Health Declaration Form
I (Full name: , Passport number: ) hereby declare that I have had none of the following situations in the 14 days immediately preceding the date on this Health Declaration Form:
1. Being confirmed or suspected of COVID-19 infection by any medical institution;
2. Running a fever at or above 37.3ºC or showing respiratory symptoms;
3. Coming into contact with confirmed or suspected COVID-19 cases;
4. Coming into contact with patients with a fever or respiratory symptoms;
5. Staying in a community or hotel reporting confirmed or suspected COVID-19 cases;
6. At least two persons in my office or family running a fever or showing respiratory symptoms;
7. Taking medicine for fever or cold;
8. Visiting public spaces like hospitals, theaters, restaurants and leisure facilities or taking part in group activities without taking protective measures like wearing a mask.
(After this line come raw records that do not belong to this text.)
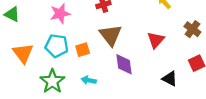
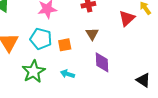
brown triangle: (111, 35) -> (92, 34), size x0.6
red triangle: (156, 40) -> (127, 18), moved

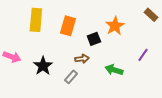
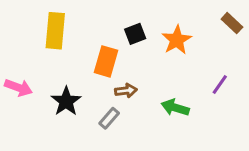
orange rectangle: (68, 26) -> (106, 61), moved
black square: (94, 39) -> (135, 34), moved

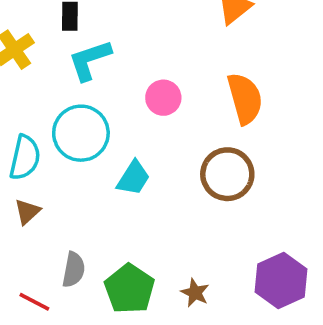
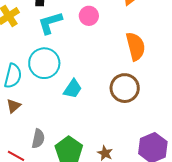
pink circle: (163, 98) -> (89, 16), moved

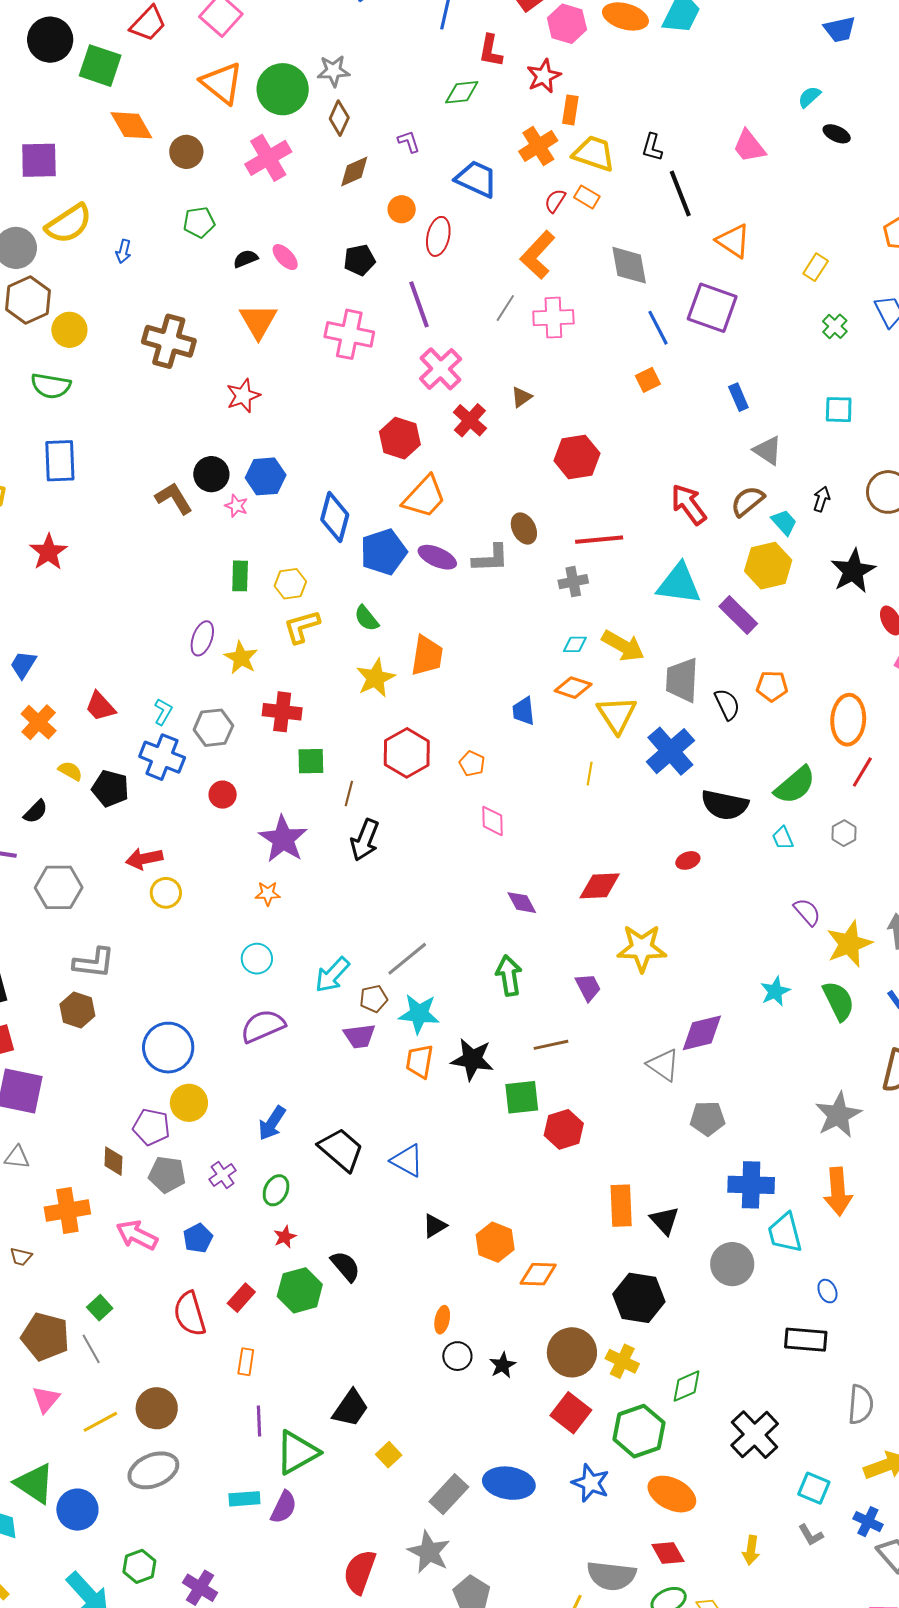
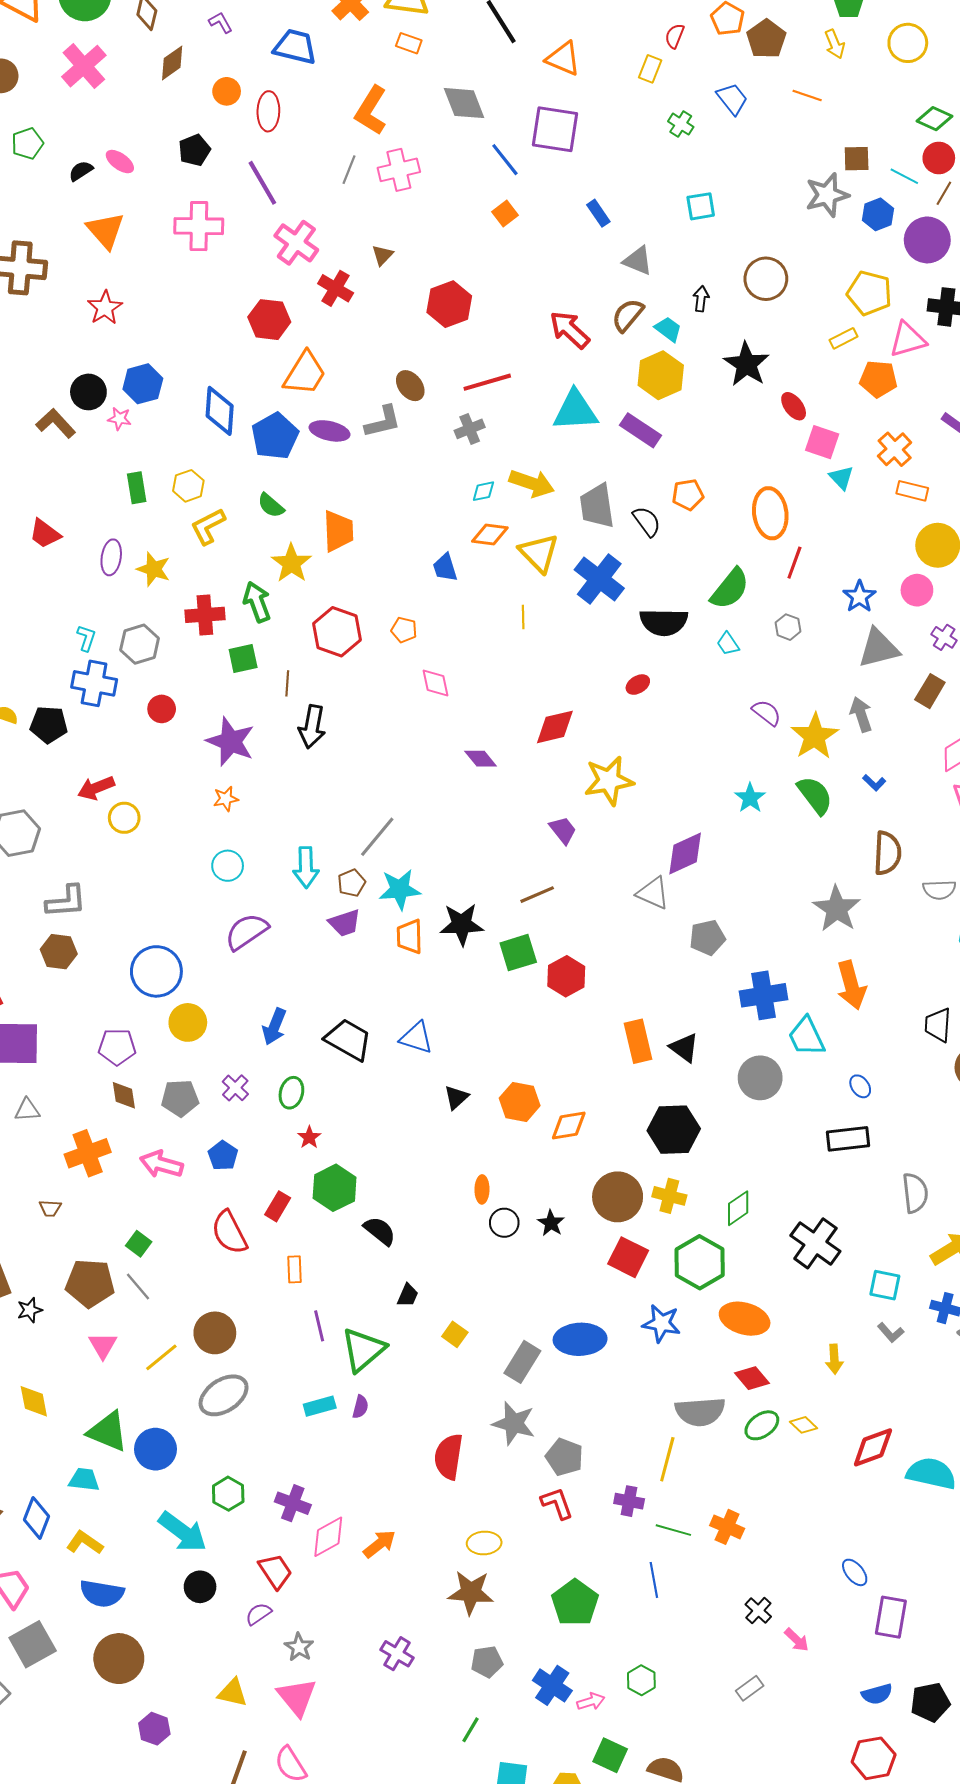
red semicircle: (555, 201) -> (675, 36), moved
red trapezoid: (100, 706) -> (45, 534), moved
cyan arrow: (332, 975) -> (306, 867), turned -33
green arrow: (509, 976) -> (257, 602), moved
purple pentagon: (151, 1127) -> (117, 1047), moved
black semicircle: (345, 1266) -> (380, 1231), moved
black trapezoid: (350, 1408) -> (408, 1295), size x0.6
purple semicircle: (284, 1507) -> (360, 1407), size x0.7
Signature: Date: ____/____/_____(Day/Month/Year)
To be completed by consular officers of the Chinese Embassy or Consulate:
The Chinese Embassy/Consulate has examined the COVID-19 negative certificate (No. , Issuance date: ____/____/_____) provided by the declarant. Used for the sole purpose of pre-boarding screening by airlines, this health declaration form is valid until ____/____/_____.